Они переглянулись, пожимая плечами. Фляжки у всех были пусты.

- Потерпите, мой друг, - сказал фон Клеффель, наклоняясь к майору Фрике, - сейчас мы быстренько разберемся с этой гражданской сволочью, вздумавшей играть в настоящую войну, и принесем вам воды, много воды. Итак! - он обратился ко всем. - Атакуем цепью, интервал - десять шагов, под прикрытием бронетранспортера. Вольф! Вы будете пулеметчиком.

- Мотопехота, мотопехота идет вперед! - завопил Курт Кнауф.

- И ради бога, возьмите с собой Кнауфа, - продолжил фон Клеффель, - толку от него в бою никакого, сунется сдуру под пули - и поминай как звали. Бронетранспортер - самое безопасное для него место.

- Есть! - ответил Юрген и подошел к Кнауфу, взял его за руку. - Полезай за мной, Курт, - сказал он и добавил для верности: - Мотопехота идет вперед!

- Hoch–hoch–hoch! - сменил пластинку Кнауф. Все, что происходило дальше, Юрген видел сквозь узкую смотровую щель бронетранспортера. Юрген не мог, в частности, насладиться видом фон Клеффеля, гордо шагающего во весь рост по полю и поливающего из автомата близкие уже кусты, откуда ему в ответ несся веер пуль. Но Юрген и не вскрикнул горестно, когда пулеметная очередь прошила грудь настоящего подполковника. Он был очень горд, Вильгельм фон Клеффель, и считал ниже собственного достоинства кланяться каким–то там штафиркам, а тем более бегать перед ними зигзагами.
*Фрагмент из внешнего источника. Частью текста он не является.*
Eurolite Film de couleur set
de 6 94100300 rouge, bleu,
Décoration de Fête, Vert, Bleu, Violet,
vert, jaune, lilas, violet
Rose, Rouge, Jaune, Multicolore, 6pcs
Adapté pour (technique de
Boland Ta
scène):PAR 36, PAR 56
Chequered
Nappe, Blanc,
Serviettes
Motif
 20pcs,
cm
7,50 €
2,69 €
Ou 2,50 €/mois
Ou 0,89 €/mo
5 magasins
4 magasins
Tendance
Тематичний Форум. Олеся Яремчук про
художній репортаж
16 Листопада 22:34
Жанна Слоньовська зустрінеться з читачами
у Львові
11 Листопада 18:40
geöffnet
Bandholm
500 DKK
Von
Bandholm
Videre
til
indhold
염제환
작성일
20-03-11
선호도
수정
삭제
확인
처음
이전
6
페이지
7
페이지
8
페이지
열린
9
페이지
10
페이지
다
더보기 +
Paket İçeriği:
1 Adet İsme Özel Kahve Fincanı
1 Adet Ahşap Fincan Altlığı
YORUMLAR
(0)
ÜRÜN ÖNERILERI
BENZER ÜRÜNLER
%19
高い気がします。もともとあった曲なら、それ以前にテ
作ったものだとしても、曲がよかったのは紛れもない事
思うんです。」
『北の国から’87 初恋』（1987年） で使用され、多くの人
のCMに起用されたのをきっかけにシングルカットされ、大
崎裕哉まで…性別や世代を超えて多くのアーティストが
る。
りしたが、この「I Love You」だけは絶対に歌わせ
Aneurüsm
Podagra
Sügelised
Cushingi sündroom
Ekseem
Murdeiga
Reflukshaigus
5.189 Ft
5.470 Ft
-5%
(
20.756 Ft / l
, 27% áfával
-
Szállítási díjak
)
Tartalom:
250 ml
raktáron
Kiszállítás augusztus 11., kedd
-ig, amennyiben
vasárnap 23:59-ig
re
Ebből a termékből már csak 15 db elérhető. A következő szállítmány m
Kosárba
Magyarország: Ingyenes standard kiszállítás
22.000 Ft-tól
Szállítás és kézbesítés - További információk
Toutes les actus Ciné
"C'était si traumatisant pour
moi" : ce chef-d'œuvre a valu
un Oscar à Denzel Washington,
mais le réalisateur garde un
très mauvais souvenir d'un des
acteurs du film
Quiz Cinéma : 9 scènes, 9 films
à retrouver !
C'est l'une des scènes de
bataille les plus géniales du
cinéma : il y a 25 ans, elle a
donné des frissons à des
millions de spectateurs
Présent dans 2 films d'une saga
Что Юрген видел, так это то, что партизаны успели подготовиться к отражению их атаки. Они все, от пацанов до дядек, залегли кто за деревом, кто за кочкой, кто под кустом и вели огонь по приближающимся немцам из автоматов и карабинов. Боковым зрением Юрген даже заметил взметнувшиеся длинные волосы одной из девушек "Мертвая зона", - отметил он и выбросил девушку из головы. Его главной заботой был станковый пулемет противника, самое убойное его оружие. Красавчик тоже понимал это и правил точно на него. Юрген тщательно прицелился и нажал на гашетку. Он разметал это пулеметное гнездо к чертовой матери и тут же перевел огонь вправо, благо сверху ему были видны все залегшие там партизаны.

Вдруг бронетранспортер дернулся и затих.

- Бензин! - сказал Красавчик. - Двадцать метров не доехали!

Он перебрался с водительского места к одному пулемету, к другому, обшарил все углы вокруг.

- Не ищи, нет патронов, - сказал Юрген, - и у меня последняя лента, - раздался сухой щелчок, - вот, и у меня закончились. Теперь только те, что в автомате, треть магазина, не больше.

- Вот черт, - сказал Красавчик и повторил через некоторое время уже громче: - Вот черт!

Юрген достаточно изучил интонации Красавчика, чтобы понять: что–то случилось, что–то из рук вон плохое. Он скосил взгляд влево. Чуть наискось от них из кустов медленно выползало дуло противотанкового ружья. "Хорошо, что у этих партизан пушек нет", - меланхолично подумал Юрген. Впрочем, на их бронетранспортер хватило бы и противотанкового ружья. Сейчас их должны были расстрелять почти в упор, а они, сидящие в этом железном ящике у всех на виду, никак не могли этому воспрепятствовать.